Most people value a product/service based on its price. Lowering the price effectively demonstrates to your prospect that what you’re offering won’t truly add value to their life. Whilst a customer may still might buy from you, they won’t place as much value on your brand as they most likely would have before.

  1. Bad Precedent

When you offer a discount, either on the first engagement or the seventh customer engagement, there’s no going back. As soon as you lower your price, your customer will expect the same price next time.

  1. Lack of Confidence

Cutting your prices tells the customer that you don’t believe in what you’re selling enough to warrant selling it for the standard price. As soon as you offer a discount, your prospect immediately loses confidence in you and assumes that you don’t have faith in what you’re trying to sell to them.

  1. Price Focused

The last thing you want in a sales conversation is to be focused on price, and that’s just what happens when you offer a discount.
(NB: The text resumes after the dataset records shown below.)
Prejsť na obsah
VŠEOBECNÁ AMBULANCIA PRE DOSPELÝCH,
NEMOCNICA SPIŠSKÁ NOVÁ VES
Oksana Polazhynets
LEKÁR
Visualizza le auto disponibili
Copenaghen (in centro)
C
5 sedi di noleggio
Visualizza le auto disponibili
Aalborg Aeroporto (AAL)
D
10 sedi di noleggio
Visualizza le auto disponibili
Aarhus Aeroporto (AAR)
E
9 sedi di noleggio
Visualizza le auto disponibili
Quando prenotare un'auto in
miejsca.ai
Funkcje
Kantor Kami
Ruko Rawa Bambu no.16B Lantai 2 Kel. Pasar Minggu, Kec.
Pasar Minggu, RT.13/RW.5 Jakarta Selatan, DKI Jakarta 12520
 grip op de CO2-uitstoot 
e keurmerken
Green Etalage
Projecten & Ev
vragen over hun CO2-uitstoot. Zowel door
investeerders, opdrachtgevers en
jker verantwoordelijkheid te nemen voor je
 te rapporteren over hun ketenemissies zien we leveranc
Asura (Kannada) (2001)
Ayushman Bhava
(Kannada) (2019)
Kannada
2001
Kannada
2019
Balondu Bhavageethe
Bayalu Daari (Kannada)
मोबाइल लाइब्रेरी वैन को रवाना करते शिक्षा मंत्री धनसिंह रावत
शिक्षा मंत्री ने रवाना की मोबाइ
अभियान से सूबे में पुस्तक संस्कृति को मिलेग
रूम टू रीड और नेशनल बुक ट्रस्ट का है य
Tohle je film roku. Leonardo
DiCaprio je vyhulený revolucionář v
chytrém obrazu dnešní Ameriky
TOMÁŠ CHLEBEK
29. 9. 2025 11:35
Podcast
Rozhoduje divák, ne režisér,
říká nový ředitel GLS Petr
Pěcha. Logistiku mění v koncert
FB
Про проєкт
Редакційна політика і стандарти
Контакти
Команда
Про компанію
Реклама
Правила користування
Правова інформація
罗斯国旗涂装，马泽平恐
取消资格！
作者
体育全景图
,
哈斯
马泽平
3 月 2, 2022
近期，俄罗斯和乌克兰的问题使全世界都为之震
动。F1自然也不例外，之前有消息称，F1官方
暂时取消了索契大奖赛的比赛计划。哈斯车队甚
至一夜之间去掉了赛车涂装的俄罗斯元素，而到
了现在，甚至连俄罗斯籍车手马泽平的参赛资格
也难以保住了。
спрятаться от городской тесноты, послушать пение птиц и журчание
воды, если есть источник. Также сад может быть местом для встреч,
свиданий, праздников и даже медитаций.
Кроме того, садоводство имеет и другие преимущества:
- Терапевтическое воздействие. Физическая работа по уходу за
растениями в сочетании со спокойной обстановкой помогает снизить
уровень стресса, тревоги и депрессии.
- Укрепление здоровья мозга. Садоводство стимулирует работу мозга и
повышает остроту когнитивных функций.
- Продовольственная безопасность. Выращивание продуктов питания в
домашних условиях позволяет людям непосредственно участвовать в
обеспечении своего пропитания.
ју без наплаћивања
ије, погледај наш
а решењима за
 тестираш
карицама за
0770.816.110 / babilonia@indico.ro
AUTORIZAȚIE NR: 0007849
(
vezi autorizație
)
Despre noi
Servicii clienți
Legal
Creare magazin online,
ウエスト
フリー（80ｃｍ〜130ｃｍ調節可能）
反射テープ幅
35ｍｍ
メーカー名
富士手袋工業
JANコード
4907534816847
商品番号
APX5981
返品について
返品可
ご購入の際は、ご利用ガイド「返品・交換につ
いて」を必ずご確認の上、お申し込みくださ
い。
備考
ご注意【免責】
When the conversation is focused on price, it leaves no room to talk about the value, the story or the qualities of your product/service. In the long run, it’s hard to sell something based on it’s price than on it’s value.

Question: Is price your only competitive advantage? 

When you offer a discount, you take the focus away from the value you provide and basing it directly on the price. To maintain higher prices and steady business growth, you have to offer value. Discounts hinder your ability to do that as a reduction in price damages your price integrity and makes re-focusing on value difficult in the future.